* Supplied passage:
Torm re-jig no trouble

First Ship Lease Trust has moved to reassure investors the reworking of two contracts with Torm will not leave the Singapore-listed owner out of pocket.
Philip Clausius, president of First Ship Lease.

Philip Clausius, president of First Ship Lease.

FSL is one of a string of charterers which will share a 17.3% slice of Torm in exchange for lower rates after the Danish owner finally put pen to paper on a rescue deal yesterday.

In a statement issued after the close of trading in Singapore today, FSL said: “Barring unforeseen circumstances, the Trust will be able to service its debt obligations under its loan agreement even at the realigned charter rates.”

As TradeWinds has reported previously FSL has agreed to receive a variable rate for the 109,000-dwt Torm Margrethe and Torm Marie (both built 2006) for the remainder of their contracts.

Purchase and extension options on the ships, which FSL took on sale-and-leaseback deals last year, have also been canned.

FSL’s banks have previously signed up to the proposed revised terms on offer, and the deals will be ripped up if Torm under-performs.

* Material provided:
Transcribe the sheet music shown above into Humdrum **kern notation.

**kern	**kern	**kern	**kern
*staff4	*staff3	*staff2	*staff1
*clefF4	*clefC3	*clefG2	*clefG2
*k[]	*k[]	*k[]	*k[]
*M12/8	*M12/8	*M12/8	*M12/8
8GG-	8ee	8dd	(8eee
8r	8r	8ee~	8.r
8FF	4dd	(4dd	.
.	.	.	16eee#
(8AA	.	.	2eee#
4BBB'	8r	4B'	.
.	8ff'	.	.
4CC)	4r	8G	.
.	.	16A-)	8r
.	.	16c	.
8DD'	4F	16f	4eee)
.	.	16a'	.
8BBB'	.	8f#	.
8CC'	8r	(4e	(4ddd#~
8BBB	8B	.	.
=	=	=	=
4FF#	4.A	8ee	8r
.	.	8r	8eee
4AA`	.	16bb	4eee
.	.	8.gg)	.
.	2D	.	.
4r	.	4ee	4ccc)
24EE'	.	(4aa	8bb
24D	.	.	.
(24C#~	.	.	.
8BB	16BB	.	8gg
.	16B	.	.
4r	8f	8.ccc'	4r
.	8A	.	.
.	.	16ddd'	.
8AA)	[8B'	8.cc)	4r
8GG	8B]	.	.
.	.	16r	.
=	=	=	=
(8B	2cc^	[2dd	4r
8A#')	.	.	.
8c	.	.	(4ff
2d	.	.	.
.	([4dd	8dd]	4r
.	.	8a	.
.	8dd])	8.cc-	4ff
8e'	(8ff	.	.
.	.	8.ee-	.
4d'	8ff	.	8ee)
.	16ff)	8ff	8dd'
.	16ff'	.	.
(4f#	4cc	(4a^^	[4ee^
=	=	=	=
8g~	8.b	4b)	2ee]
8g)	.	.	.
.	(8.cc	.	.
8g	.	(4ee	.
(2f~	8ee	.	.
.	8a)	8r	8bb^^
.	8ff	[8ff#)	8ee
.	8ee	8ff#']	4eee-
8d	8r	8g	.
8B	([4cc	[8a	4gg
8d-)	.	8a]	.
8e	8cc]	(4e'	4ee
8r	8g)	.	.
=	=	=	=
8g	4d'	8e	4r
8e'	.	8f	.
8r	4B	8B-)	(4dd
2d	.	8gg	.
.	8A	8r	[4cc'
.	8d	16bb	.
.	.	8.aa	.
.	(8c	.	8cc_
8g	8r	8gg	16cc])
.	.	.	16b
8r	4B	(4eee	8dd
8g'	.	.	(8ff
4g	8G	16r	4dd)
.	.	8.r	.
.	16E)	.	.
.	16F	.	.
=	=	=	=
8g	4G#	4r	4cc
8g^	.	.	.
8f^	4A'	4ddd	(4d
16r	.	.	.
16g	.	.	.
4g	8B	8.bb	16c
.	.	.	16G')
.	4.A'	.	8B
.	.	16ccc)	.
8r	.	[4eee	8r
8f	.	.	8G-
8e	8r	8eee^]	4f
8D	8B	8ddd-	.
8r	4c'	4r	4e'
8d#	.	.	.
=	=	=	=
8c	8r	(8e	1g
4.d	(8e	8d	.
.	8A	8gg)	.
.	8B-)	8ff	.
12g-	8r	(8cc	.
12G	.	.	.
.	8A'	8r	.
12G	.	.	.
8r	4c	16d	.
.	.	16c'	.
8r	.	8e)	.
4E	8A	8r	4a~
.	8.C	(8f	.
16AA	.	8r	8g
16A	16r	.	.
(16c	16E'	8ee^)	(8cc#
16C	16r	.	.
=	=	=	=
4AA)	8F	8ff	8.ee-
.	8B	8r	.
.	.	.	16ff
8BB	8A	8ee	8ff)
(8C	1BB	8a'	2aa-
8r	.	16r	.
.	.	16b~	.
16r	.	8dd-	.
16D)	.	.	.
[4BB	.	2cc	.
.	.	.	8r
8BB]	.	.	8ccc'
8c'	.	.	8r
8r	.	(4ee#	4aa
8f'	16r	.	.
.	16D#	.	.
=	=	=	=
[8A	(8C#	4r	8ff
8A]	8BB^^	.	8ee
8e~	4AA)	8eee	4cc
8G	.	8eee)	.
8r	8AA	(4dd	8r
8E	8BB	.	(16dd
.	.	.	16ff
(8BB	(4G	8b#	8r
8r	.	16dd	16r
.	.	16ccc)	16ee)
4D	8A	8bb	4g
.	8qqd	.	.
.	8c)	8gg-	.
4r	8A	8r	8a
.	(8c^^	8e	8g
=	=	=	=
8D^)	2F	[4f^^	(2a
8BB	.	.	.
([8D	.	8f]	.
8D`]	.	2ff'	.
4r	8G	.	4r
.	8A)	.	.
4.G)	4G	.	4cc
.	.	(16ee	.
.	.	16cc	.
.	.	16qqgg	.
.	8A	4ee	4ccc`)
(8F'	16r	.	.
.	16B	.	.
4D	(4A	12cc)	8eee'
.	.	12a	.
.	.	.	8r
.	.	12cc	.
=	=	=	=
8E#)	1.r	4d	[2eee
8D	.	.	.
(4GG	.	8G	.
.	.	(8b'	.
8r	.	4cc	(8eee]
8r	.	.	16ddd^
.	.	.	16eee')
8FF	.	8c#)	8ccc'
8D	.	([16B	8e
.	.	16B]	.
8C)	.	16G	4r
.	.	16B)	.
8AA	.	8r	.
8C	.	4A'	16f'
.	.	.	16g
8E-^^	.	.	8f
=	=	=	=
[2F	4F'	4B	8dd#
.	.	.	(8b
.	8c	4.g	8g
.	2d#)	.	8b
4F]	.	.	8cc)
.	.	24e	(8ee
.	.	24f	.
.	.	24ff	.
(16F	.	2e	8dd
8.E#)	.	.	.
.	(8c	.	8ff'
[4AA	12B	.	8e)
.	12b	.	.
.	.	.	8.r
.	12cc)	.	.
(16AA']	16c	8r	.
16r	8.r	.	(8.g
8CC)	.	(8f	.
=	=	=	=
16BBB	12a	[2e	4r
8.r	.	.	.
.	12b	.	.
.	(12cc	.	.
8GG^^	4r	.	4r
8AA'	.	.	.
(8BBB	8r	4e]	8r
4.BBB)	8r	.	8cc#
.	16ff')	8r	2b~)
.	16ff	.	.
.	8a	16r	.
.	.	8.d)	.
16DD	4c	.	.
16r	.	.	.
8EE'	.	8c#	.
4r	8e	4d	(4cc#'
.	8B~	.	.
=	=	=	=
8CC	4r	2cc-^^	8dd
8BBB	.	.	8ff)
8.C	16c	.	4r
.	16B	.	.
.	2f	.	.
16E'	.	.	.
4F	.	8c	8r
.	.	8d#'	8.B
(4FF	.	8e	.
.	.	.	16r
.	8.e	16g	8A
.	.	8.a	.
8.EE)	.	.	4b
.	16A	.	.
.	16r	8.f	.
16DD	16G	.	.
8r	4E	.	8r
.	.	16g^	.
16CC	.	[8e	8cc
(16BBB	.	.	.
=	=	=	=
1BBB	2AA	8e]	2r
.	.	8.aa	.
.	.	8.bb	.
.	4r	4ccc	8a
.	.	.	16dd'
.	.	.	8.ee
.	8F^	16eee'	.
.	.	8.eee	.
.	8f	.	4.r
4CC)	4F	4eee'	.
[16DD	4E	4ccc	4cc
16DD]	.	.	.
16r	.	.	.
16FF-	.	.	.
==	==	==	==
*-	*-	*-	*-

* Instructions to follow: Write the next part of the article about First Ship Lease's reworked charters with Torm, starting after its final sentence. The entries are separate material and have nothing to do with the article about First Ship Lease and Torm.

* Written answer:
Yesterday Torm announced its long-running financial struggle had been resolved after striking a firm pact with lenders and charterers.

Banks now control more than 70% of the company, with existing shareholders left with just 10%.

Jacob Meldgaard, CEO of the Danish shipowner, told TradeWinds yesterday: “I cannot imagine a stronger owning group in today’s environment.”

While a loan holiday and fresh covenants have been agreed, lenders on three facilities have the right to call for the sale of up to 22 vessels by early next year.

Banks controlling one of the facilities have already made the call for five ships to be sold off.

Meldgaard says the decision is “no drama”, reasoning Torm has time to complete that process.